You Are Not Who You Think You Are
Some might say you are a lot of things, but I bet you did not consider that you are not who you think you are.
» You are not your race.
» You are not your gender.
» You are not your clothing.
» You are not your hair color.
» You are not your religion.
» You are not your code.
» You are not your designs.
» You are not your work.
» You are not your job.
» You are not your music.
» You are not your house.
» You are not your car.
» You are not your TV.
» You are not your favorite movie.
» You are not your political party.
» You are not your parenting.
How do you feel about what you are not?
When someone makes an opinionated statement about the political party you associate with, how does it make you feel?
When someone makes a negative statement about something you created, how does it make you feel?
When someone makes a comment about how you need to change your parenting techniques, how does it make you feel?
When someone tells you that your design does not look good, how does it make you feel?
When someone makes an ignorantly incorrect statement about your religious beliefs, how does it make you feel?
When someone says “I don’t know why anyone would like this kind of music” regarding your favorite music, how does it make you feel?
As I am honest with myself about the answer to one or more of these questions that have applied to me in the past, I admit I have felt hurt. At times I felt a desire to lash back, or prove them wrong. And at most times, it would be safe to say, it felt like I had been attacked.
The problem here is that I had identified myself by these things. I had coupled these hobbies, preferences, or beliefs so deeply with my own identity, that when anybody would make a comment or express an opinion against them, the offense of that thing would transfer into feelings that it had been directed against me.
The solution is to remember that you are not these things. Refer once again to the list above. You are not these things.
I have worked to decouple myself from all these things. Some of the harder ones are religion, politics, gender. And you might ask, “how are you not your gender?? it’s not like you can change that.” — and while that is true, (most of the time, and we won’t get into that) you need not be identified by the stereotypes and generalizations of gender.
For example take these blanket statements: “women are too emotional” or “men are oblivious”. I’m sure you had some thoughts arise in your mind around these statements. Let’s say you are a man and you instantly think ’men are not all oblivious. I am not oblivious, I am very aware of what is going on, and what my girlfriend/wife is going through or thinking. Sure some men are oblivious, but not me, do not include me in that group!’ This is your defense mechanism kicking in and retaliating on the statement. When you realize that you are not your gender, you will not always feel lumped in with these blanket statements. You will realize you are the set of characteristics you have built for yourself and not some assumed set of characteristics by common generalizations.

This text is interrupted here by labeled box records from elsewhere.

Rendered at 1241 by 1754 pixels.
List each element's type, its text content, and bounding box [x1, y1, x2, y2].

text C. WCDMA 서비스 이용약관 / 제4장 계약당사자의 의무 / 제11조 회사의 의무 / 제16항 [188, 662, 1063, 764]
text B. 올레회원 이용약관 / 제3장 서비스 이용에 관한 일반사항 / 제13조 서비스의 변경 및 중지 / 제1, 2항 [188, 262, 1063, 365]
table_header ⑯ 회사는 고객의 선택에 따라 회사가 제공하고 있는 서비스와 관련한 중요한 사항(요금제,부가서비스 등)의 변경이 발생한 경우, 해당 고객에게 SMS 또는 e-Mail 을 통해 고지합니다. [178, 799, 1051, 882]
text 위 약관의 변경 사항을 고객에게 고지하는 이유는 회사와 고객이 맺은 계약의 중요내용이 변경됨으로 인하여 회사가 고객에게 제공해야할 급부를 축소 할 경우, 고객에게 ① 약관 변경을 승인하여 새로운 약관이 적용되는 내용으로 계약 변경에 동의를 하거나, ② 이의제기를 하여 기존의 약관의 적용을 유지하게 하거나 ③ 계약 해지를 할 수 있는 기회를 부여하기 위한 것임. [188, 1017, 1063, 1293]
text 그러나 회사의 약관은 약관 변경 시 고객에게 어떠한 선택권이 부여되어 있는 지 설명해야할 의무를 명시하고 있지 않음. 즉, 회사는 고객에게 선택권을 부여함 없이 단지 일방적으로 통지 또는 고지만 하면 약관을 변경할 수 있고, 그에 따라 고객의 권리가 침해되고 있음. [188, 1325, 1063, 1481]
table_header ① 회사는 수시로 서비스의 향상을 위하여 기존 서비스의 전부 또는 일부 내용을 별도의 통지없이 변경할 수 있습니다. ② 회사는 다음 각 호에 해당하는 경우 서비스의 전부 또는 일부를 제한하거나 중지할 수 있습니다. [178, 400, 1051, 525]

So you are not who you thought you are.
Then who are you? As I said above, you are the set of characteristics you have built for yourself. But what does that mean really? How can we define who we are including these set of characteristics? Here is a favorite quote of mine.
“I’ve learned that people will forget what you said, people will forget what you did, but people will never forget how you made them feel” — Maya Angelou
Simply put, you are how you make others feel.
All your characteristics that you build for yourself over your life will work together to fulfill this statement.
These characteristics might be compassion, caring for others, being aware of what others around you are feeling, or caring only for yourself. For good or for bad, all your characteristics, decoupled from your gender, race, hobbies, political parties, and religion, work together everyday to make those you interact with feel a certain way.
Remember this
The next time you get into a heated debate over your religion or politics I hope this comes to mind. The person you are interacting with is not likely to remember all of your “points” of argument, or why you’re right and they’re wrong, but will only remember how you made them feel. Decide how you would like that person to remember you, and use everything you know working to help that person feel the way you hope to be remembered.
On the flip side, the next time someone makes a comment about something you have created, like to do, or believe in don’t take it so personally. Remind yourself, that you are not that thing. This will help you to see the other person’s point of view, instead of lashing out irrationally. Then viewing from the other person’s perspective, you can form an objective and rational decision on how to proceed, or not to proceed at all, ultimately allowing you to not have unnecessary ill feelings as well as responding in a way that will avoid generating ill feelings for the other person.
I do not profess to be perfect at this
Although I do fall short, I keep working at this and have noticed great improvement in my happiness and positivity when I remain aware of this principle. Continually making an effort to separate my identity from the things I associate with gives me a clearer picture of who I am. As I begin to see who I am, I also begin to see the gap between who I am and who I want to become, giving me a brighter perspective on how I can get there.
My hope in sharing this is only one to help those interested in this perspective, and hope that if you find it insightful, or helpful in anyway, you might share it with someone else you think would enjoy it as well.